Samba : Le mot samba sera utilisé tout au long de cette thèse pour désigner tout ce que fait rapporte à la musique, à la danse et à l’ambiance produite par cet ensemble, c’est-à-dire aux rapports de sociabilité et à l’atmosphère lors de la performance musicale, la culture de la samba dans toutes ses dimensions. La samba est un gage de sociabilité qui crée de liens d’appartenance.

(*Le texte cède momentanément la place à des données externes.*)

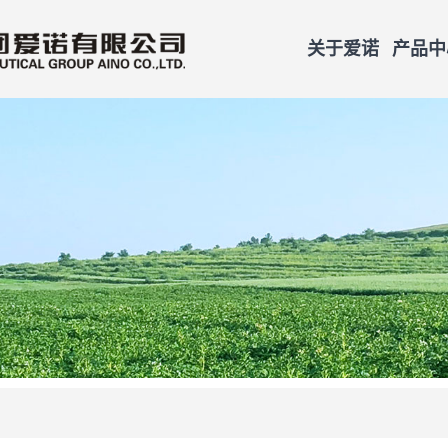
关于爱诺
产品中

Samba-enredo : Samba-enredo est, en résumé, le nom que l’on donne à la thématique que chaque école de samba va choisir pour développer son carnaval annuel.

Sambista : celui qui joue la samba.

Sambódromo : Son nom au complet est Sambódromo da Marquês de Sapucaí. C’est l’espace construit pour qui se déroule le carnaval d’avenue. Il s’agit d’une grande avenue de la samba où se déroule le défilé des écoles de samba du Groupe d’Élite et du Groupe d’accès.

Terreiro : Le terreiro est le nom donné aux maisons de cultes des religions afro-brésiliennes, tel que le candomblé et l’umbanda.

Velha guarda : C’est un secteur de l’école de samba désigné aux personnes plus âgées qui pour cela ont le respect de la communauté et des dirigeants. C’est un secteur d’honneur et de prestige lié à la tradition.